The Tacky Side of Taxes|税金:貧弱な税金制度


Benjamin Franklin, an inventor and one of America’s “founding fathers” of the 1700s, once said: “In this world, nothing can be said to be certain except death and taxes.” But even Franklin, were he alive today, might be surprised by the myriad taxes in the United States — some of which seem too ridiculous to be true.

For instance, did you know that anyone who wants to get a tattoo put on their body in the U.S. southern state of Arkansas has to pay a six-percent “tattoo tax”? In another southern state, Alabama, if you want to buy a deck of trump cards, you must pay an extra 10-cent “playing card tax.”

In the mid-western city of Chicago, Illinois, there is a nine-percent “fountain soda drink tax” on cups or glasses of sodas served directly from soda fountain machines.

Whenever you go to a stadium in Virginia, Maryland and other states to enjoy a sporting event, you have to pay an “amusement tax” on your seat.

And speaking of sports, in California there is also a state “jock tax” on the income earned by highly paid “jocks” (athletes) and other entertainers. California started this unusual system in 1991, and other states eagerly followed suit.

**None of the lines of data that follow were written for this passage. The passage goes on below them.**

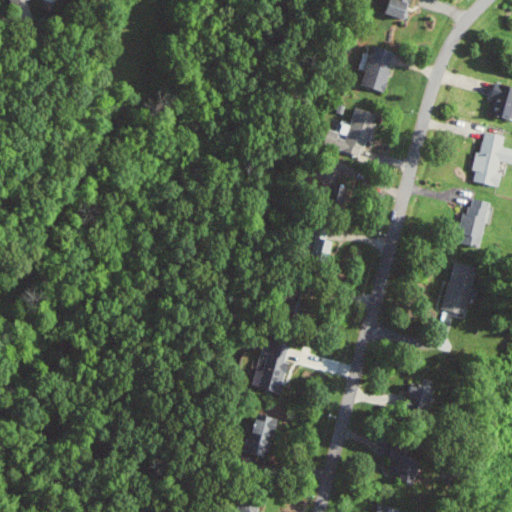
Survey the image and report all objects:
building: (18, 2)
building: (399, 7)
building: (378, 69)
building: (503, 100)
building: (356, 133)
building: (491, 159)
building: (477, 220)
building: (325, 246)
road: (393, 250)
building: (461, 286)
building: (273, 365)
building: (425, 394)
building: (265, 431)
building: (405, 462)
building: (253, 504)
building: (387, 508)
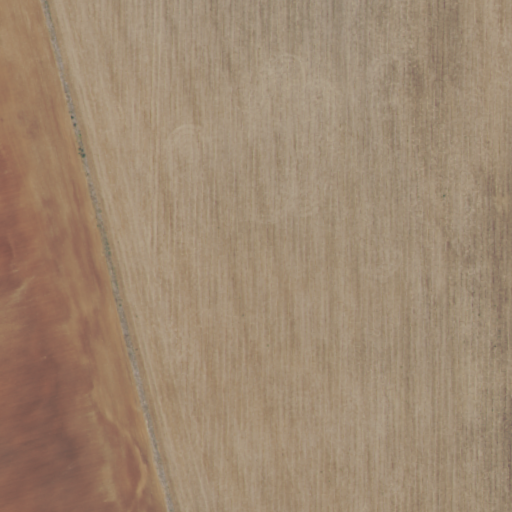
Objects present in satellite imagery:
road: (116, 257)
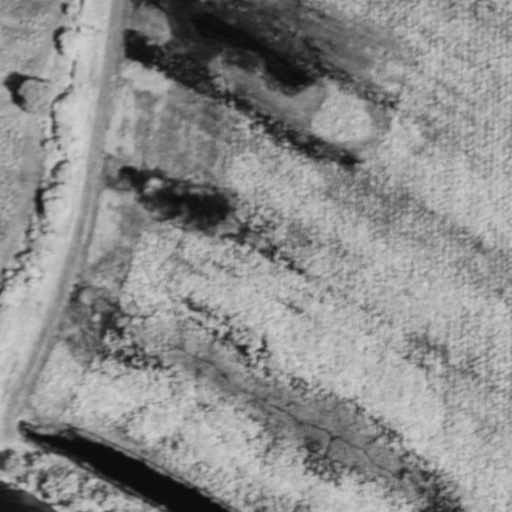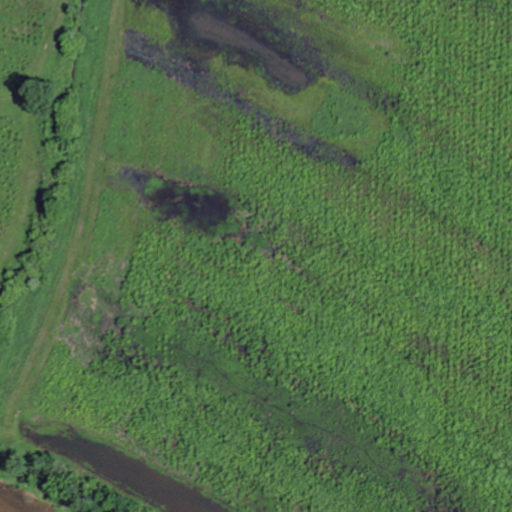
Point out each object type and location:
river: (4, 509)
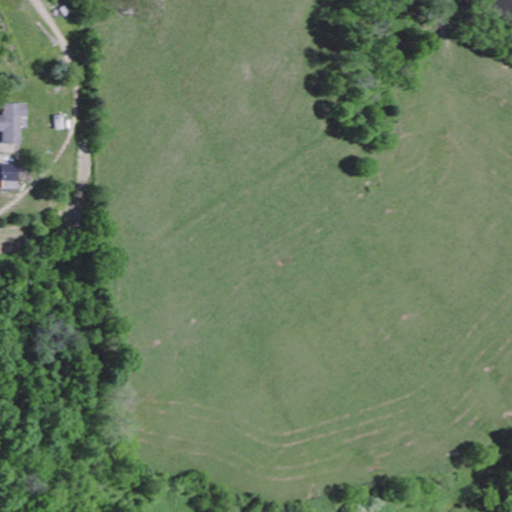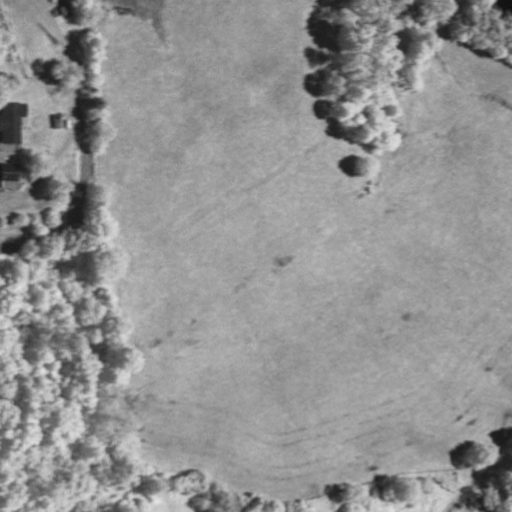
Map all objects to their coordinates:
building: (10, 121)
building: (8, 175)
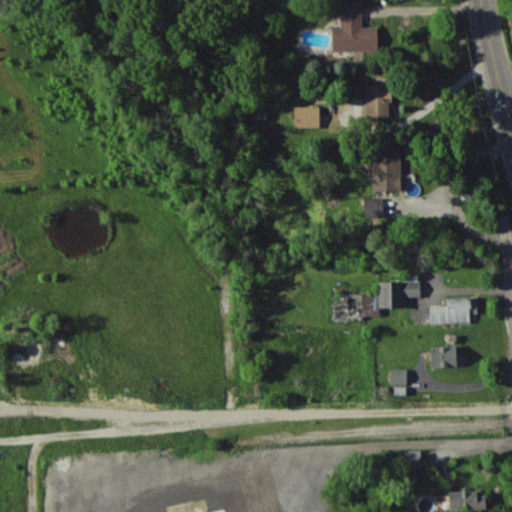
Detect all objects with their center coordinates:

So, are there really too many kinds of taxes in America today? The authors of a recently published book in the U.S. think so, and they have an alternative solution: tax all rude people instead.

In their book “
Tax the Rude, Not Me!” authors Sylva Zamchyn and Tom Dwyer say that taxing the many rude persons in America for their impolite behavior would help balance governmental budgets — and also improve the bad manners of Americans.

Among the humorous kinds of taxes Zamchyn and Dwyer propose levying are a “Payroll Tax” on all Americans who don’t say “thank you” when a door is held open for them by someone else; an “Access Denied Tax” on all U.S. airline passengers who refuse to share their seat’s armrests with the persons next to them; and a “Butthead Tax” on all Americans who toss cigarette butts on sidewalks, beaches and other public places.

What would Ben Franklin have to say today about all the taxes U.S. citizens have come to pay? Ol’ Ben, known as a humorist himself, would likely retort with a hearty “Tax this!” and dream up a few new, inventive taxes of his own.